Treatment must be comprehensive, and in order to achieve remission, it is necessary to minimize contact with major allergens.
In children of the first years of life, a reasonably built diet becomes the main point of treatment, because the main trigger factor at this age is food. Under the complete ban, usually only 2–3 of the most “aggressive” products are found: it is highly undesirable to deplete the diet during a period of active growth. Most likely, these “instigators” will have to be excluded from the diet for a long time.
If the mother is breastfeeding the baby, she will have to abandon the dangerous dishes. All other products that the baby also suffers poorly, the doctor will select an adequate replacement. You do not need to think that the child will never taste the “forbidden fruits”.
Most often, even the powerful aggressors are subtracted from the menu only for a while. For example, cow’s milk protein should be eliminated for at least a year, and a maximum of 3. If food allergy joins atopic dermatitis (which happens often), after a year the baby is prescribed a low-allergenic diet, but also not forever, but, as a rule, at 6–12 months.

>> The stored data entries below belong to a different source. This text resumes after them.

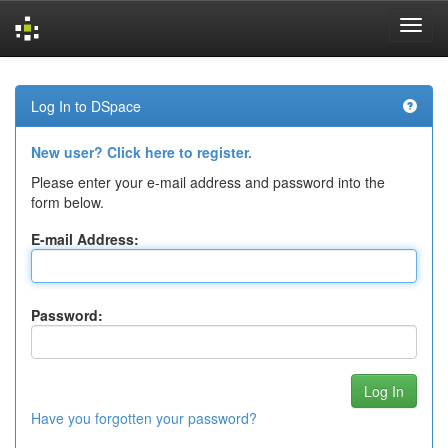
Skip
navigation
Log In to DSpace
New user? Click here to register.
Please enter your e-mail address and password into the
form below.
E-mail Address:
Password:
Have you forgotten your password?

After this period, a re-examination is carried out, and with satisfactory results, the imposed restrictions are removed.
There is another encouraging phenomenon. By the age of 3, children develop food tolerance, which means that 80–85% of all existing products do not cause them any problems from now on.
Nevertheless, in some cases, the child has to abstain from any dishes all the time.
In the period of exacerbations may require medical assistance. Prescribe drugs should only a doctor.
If necessary, the baby can prescribe antihistamines and membrane stabilizers. The former inhibit the production of histamine, the latter protect mast cells.
To remove skin manifestations used external creams and ointments, including those containing corticosteroid hormones. These tools are much more effective than traditional lotions and wet dressings.
During remission, all powers should be thrown for everyday care. The main task at this stage is the fight against dry skin with the help of emollients (medical moisturizers).
It is necessary to use them after water procedures, and whenever possible – as often as possible. The structure of the skin in atopic genetically altered, and even if at the moment it looks healthy, it still needs constant care.
And this is the only way to achieve long-term remission.
It is equally important to establish a hypoallergenic regime in the house: remove carpets, open book racks, indoor plants and an aquarium from the nursery, and store soft toys in containers. Humidity in the nursery should be about 40%, the temperature – not higher than 22 ºС.
In such conditions, house dust mites and harmful microorganisms have to be bad, and the person feels comfortable.